Mit Liebe und erzeugerstolzem Ehrgeiz hat Moritz seinen heute sechsjährigen Milo an das Brettspiel herangeführt. Auspöppeln, ausräumen, spielen, würfeln, Karten legen, kombinieren, gewinnen und wieder einräumen: all diese Aufgaben hat Milo mit Bravour bewältigt. Jetzt hat er sich ohne Aufsicht an die Spielesammlung seines Vaters gemacht und die unteren Regale ausgeräumt, die Schachteln zerdrückt, wertvolle jungfräuliche Original ausgepöppelt, Spielmaterial verschlampt und Karten, Pöppel und Würfel in heillosem Durcheinander hinterlassen. Kein Wunder, dass schon am 4. Juni dieses Jahres von Moritz Spielvorschlag „Ascension“ die Hälfte der Karten gefehlt hat.
Frage an den Kinderpsychologen: Warum macht ein – wohlgemerkt hochbegabtes – Kind so etwas? Hat es noch keinerlei Gefühl für Recht und Unrecht? Ist ihm in seinem freien Forscherdrang das erzeugte Chaos über den Kopf gewachsen? Wollte er nur seine Grenzen austesten oder mal wieder einen tobenden Vater erleben? In jedem Fall: Tenía cojones!
1. “Deadwood”
Bei jeder Verwendung von „cojones“ glänzen die spanischen Augen, auch wenn der Engländer hier mit seinem „sometimes the bull wins“ eher auf Schadenfreude setzt. „Deadwood“, ein verlassenes Nest in South Dakota wäre – nach dem Regelheft – der letzte Ort, für den wir unsere Cojones riskieren.

→ **Extrahierte Daten**:
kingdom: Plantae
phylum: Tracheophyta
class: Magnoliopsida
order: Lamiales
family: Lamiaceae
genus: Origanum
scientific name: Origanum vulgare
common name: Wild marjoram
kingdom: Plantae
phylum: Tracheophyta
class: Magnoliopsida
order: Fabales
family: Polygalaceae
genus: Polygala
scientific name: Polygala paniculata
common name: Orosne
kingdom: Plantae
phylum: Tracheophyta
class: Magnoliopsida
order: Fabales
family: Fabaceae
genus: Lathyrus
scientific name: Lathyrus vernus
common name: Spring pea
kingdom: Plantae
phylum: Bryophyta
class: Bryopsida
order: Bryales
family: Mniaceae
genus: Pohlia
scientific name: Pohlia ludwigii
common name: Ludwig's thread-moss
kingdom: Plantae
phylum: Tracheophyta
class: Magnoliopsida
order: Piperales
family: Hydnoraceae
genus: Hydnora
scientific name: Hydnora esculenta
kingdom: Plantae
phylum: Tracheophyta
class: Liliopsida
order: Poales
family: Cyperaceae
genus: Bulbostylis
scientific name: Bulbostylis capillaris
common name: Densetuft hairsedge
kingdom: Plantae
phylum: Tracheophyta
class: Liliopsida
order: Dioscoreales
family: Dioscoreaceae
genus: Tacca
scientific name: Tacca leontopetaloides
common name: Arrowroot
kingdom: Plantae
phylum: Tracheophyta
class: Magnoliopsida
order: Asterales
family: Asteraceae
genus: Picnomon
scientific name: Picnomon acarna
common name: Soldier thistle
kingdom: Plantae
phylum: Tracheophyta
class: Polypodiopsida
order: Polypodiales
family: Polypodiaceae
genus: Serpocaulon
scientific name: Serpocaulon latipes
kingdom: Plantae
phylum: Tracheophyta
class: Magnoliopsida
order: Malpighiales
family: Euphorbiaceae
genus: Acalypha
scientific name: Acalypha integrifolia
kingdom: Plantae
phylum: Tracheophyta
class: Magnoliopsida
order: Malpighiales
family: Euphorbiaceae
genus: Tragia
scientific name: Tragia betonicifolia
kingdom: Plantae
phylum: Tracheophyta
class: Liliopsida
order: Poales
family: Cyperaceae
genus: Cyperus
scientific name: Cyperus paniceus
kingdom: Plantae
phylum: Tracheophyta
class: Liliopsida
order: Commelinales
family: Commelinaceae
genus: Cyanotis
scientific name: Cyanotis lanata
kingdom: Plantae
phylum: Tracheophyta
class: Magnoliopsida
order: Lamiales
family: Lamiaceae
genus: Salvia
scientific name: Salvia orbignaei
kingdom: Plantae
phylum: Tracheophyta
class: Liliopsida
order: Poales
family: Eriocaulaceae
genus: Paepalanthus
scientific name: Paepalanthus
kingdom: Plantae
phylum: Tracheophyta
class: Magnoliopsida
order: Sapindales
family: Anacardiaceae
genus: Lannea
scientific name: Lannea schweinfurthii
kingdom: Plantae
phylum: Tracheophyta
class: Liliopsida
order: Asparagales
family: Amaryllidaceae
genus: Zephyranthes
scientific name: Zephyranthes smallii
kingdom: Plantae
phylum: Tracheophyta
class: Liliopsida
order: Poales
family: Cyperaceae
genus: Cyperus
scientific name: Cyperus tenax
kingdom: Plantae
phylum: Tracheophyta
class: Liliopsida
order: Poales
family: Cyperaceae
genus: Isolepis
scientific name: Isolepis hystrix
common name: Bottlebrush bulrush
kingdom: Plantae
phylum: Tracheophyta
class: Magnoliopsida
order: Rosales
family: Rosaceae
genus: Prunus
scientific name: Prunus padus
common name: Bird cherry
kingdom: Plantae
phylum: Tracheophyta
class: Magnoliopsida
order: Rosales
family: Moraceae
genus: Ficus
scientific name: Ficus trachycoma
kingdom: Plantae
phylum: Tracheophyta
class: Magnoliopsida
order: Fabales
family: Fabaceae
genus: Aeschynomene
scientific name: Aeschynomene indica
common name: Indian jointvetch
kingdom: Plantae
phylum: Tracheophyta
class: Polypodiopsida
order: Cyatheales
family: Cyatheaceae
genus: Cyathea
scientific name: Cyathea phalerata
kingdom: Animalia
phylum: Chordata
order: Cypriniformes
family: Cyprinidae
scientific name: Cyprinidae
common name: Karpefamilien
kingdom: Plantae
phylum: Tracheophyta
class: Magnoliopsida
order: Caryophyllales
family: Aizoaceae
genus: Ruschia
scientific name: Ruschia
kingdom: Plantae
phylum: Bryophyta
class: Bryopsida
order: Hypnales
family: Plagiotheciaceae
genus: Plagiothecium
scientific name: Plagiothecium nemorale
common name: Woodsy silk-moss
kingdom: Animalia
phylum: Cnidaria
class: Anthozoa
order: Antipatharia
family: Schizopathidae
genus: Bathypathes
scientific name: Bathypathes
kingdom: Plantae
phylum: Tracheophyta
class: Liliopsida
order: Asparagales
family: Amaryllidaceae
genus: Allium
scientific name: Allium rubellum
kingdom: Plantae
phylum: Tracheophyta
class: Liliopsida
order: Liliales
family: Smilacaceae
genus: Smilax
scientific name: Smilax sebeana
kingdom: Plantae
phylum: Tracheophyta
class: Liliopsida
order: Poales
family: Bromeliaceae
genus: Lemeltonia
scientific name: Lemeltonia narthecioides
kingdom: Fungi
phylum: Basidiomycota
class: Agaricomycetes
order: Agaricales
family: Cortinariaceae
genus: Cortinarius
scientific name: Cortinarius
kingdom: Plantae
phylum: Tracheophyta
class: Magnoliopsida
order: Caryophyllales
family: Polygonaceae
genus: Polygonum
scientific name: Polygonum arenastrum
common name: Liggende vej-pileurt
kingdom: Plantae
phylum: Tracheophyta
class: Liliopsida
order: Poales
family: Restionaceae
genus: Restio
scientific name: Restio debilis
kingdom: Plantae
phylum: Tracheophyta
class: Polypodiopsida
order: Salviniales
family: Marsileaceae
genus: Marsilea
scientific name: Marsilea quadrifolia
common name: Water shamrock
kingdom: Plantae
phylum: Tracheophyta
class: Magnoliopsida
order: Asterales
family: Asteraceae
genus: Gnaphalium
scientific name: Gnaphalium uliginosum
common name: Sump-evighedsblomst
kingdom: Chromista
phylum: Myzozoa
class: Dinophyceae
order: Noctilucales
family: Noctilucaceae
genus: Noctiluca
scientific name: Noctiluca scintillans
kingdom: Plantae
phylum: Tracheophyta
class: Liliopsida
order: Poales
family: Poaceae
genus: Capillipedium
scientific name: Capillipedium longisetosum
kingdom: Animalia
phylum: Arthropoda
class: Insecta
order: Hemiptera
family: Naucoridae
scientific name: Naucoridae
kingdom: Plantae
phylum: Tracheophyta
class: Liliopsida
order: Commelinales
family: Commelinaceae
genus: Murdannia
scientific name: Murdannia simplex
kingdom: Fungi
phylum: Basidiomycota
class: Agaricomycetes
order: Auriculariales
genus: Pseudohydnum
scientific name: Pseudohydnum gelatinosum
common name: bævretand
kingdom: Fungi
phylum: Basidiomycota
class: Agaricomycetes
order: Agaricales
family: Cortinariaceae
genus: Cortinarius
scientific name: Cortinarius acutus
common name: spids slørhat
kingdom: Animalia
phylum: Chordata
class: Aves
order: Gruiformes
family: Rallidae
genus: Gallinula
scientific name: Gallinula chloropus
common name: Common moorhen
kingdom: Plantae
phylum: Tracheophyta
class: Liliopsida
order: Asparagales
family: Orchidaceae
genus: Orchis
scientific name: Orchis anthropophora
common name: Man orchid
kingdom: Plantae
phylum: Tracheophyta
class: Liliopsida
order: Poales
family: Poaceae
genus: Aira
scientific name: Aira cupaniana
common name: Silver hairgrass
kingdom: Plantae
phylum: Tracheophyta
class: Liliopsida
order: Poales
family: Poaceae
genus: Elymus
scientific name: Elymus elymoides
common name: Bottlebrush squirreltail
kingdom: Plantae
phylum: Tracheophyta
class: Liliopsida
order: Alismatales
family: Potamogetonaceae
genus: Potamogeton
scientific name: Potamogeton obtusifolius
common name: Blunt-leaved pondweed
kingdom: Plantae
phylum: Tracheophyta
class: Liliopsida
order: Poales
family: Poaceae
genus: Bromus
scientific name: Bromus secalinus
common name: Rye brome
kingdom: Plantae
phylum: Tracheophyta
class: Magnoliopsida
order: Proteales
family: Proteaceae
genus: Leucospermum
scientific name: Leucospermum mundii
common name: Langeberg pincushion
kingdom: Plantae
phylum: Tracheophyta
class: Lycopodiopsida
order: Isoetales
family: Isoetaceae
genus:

→ **Arbeitsauftrag**:
Beantworte diese drei Fragen zum Auszug:
1. Wie alt ist Milo heute?
2. Bei welchem Spielvorschlag von Moritz fehlte am 4. Juni die Hälfte der Karten?
3. In welchem Bundesstaat liegt das verlassene Nest „Deadwood“?

→ **Lösung**:
1. Milo ist heute sechs Jahre alt.
2. Bei „Ascension“.
3. In South Dakota.